By Bill Knief
In compliance with new, stricter UNM rules on smoking, UNM-Taos for the first time will be completely smoke free this fall. No outdoor smoking stations on campus. Students aren’t even allowed to smoke in their cars in campus owned parking areas. The tough new guidelines went into effect on the first day of class, August 24. From now on, don’t smoke ‘em if you’ve got ‘em!
SOUTHWEST RESEARCH CENTER
Nita Murphy has been shepherding the Harwood, Millicent Rogers and Taos Historical Museums collections all over town for the past 21 years, but she has found a permanent home with UNM-Taos. Packaged as the Southwest Research Center, the historical material is now on display and open to the public in rooms behind the UNM-Taos administration building on Civic Plaza Drive.

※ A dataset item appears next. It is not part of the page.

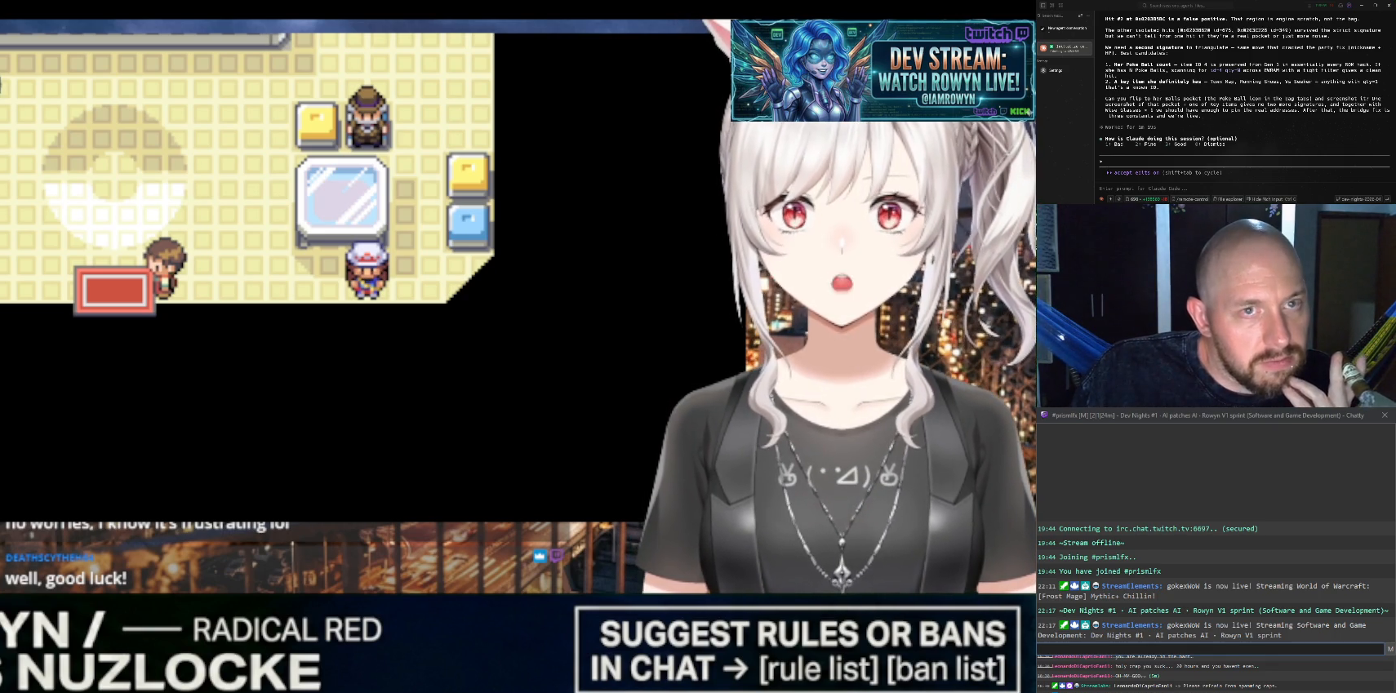
{"buttons": ["A"], "events": []}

“The Southwest Research Center is housed at UNM-Taos through a memo of understanding between the Harwood, the Millicent Rogers Museum and the Taos Historical Museums,” Dr. Kate O’Neill, executive Director of UNM-Taos, explained, “where we house, host and care for the collections, but the collections themselves are on loan to us.”

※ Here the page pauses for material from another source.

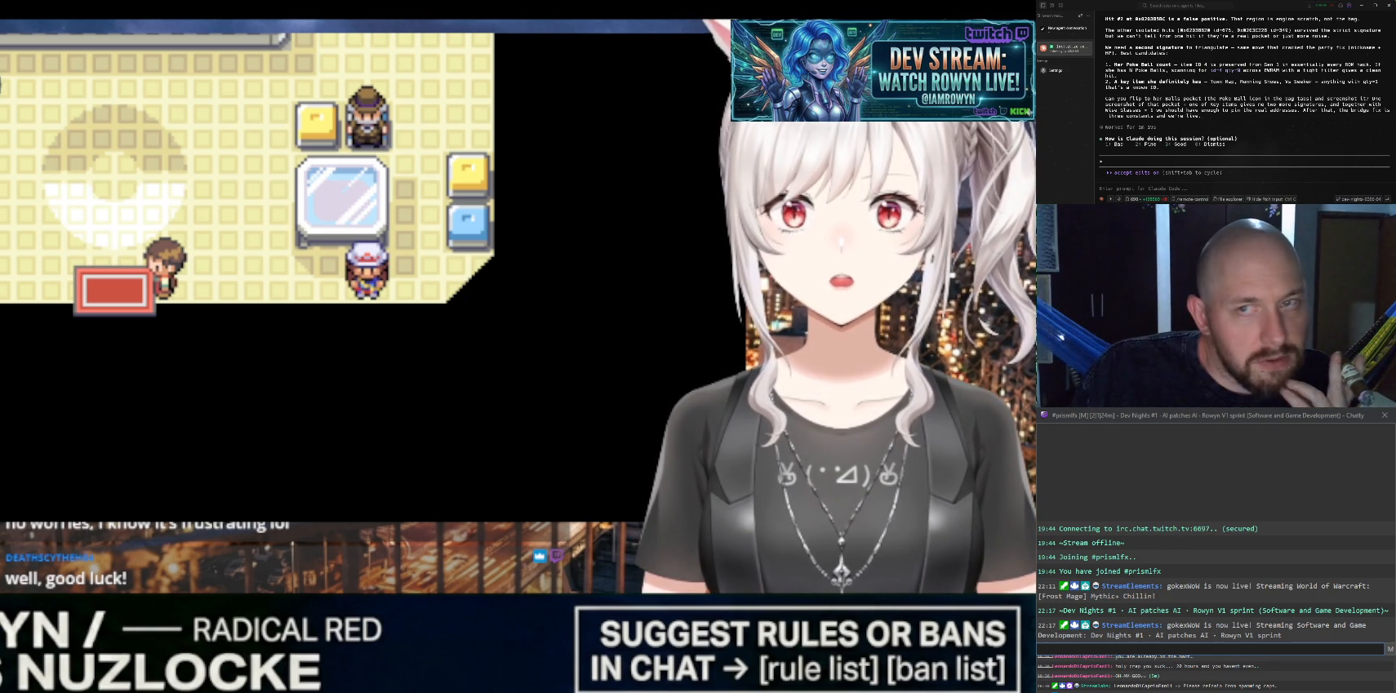
{"buttons": ["A"], "events": []}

“I’m delighted to be with UNM-Taos,” Murphy said, “because I feel this incredible collection has been in peril for so long, and now it is safe and available to the public. First it was stored at the Harwood, then for a while it was stored in the morada in Mabel Dodge Luhan’s back yard, which was not a suitable place to have people trooping in. In 1995 Karen Young wrote a grant that enabled us to pull the three collections together.”
Murphy keeps office hours Tuesdays, Wednesdays and Thursdays from 1 to 4 p.m., and she emphasized that the Research Center was open to anyone, for either scholarly research or simply to satisfy one’s curiosity about the region.

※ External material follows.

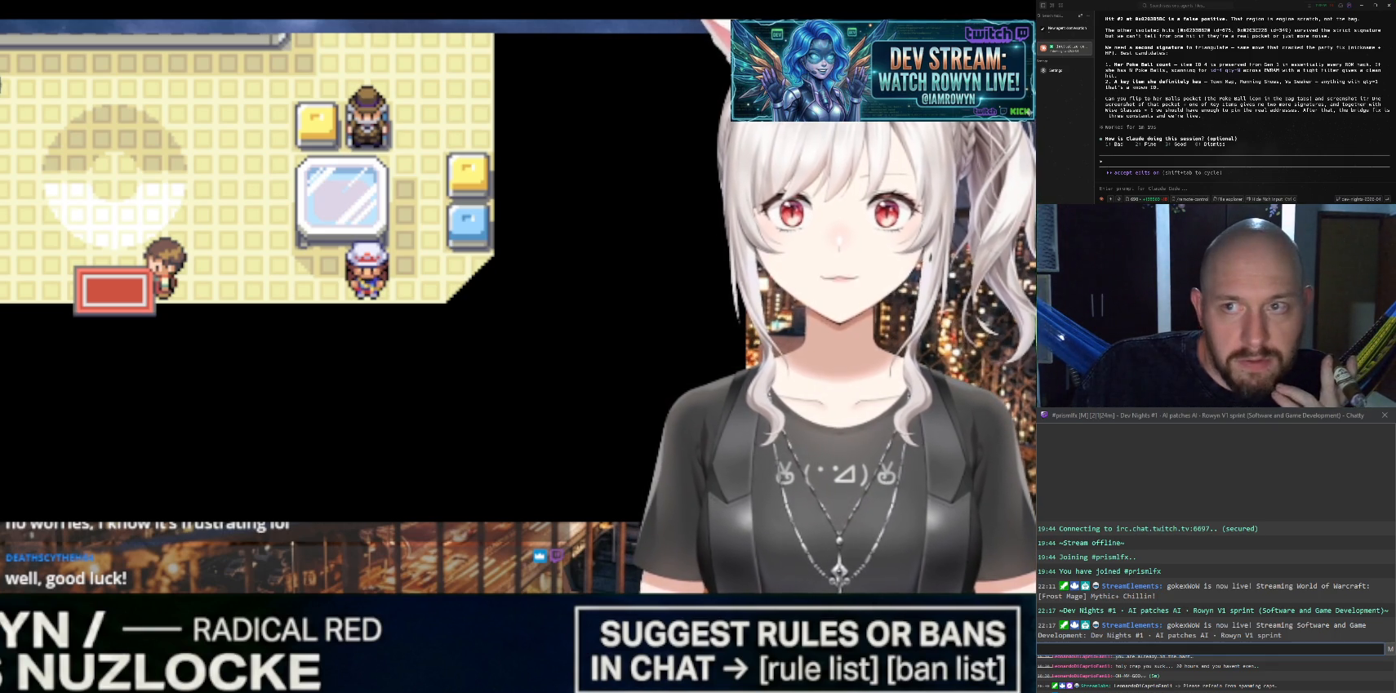
{"buttons": ["A"], "events": []}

“We’re doing history with everyone who walks through the door,” she maintained. “We have lots of important water documents, mountain man trade fair items, maps and private collections. Lately, what I’m doing most is genealogy work. I’ve got Taos County baptisms and marriages from 1700. Descendants can trace their ancestors back through the 1847 Revolt, the Civil War, the Tax Revolt of 1816 when everyone in Taos was under house arrest. It’s great fun, especially with young people, who may not know their family history, which is Taos history. We have classes come from all over, and I love it when they whip out their cell phones and call grandma to tell her what they’ve learned.”
SMALL BUSINESS DEVELOPMENT CENTER
For two decades the Small Business Development Center in Taos was a satellite office of the SBDC in Espanola. But this year the state legislature shifted responsibility for the Center from Northern New Mexico College to UNM-Taos, making it a stand alone SBDC with support staff, library and a business resource center. The Small Business Administration provides federal funds for the Center augmented by state monies, and these funds are then passed through the college to run the Center.
“I think it’s a much better setup for Taos,” Gary Bouty, Director of the Center for the past 11 years, maintained. “We cover Taos County but we can include parts of Colfax County and down into Espanola—anywhere my expertise is needed. We are open to all current and prospective small businesses. We’re a business consulting service that is essentially a one stop shop: we do everything except make loans.”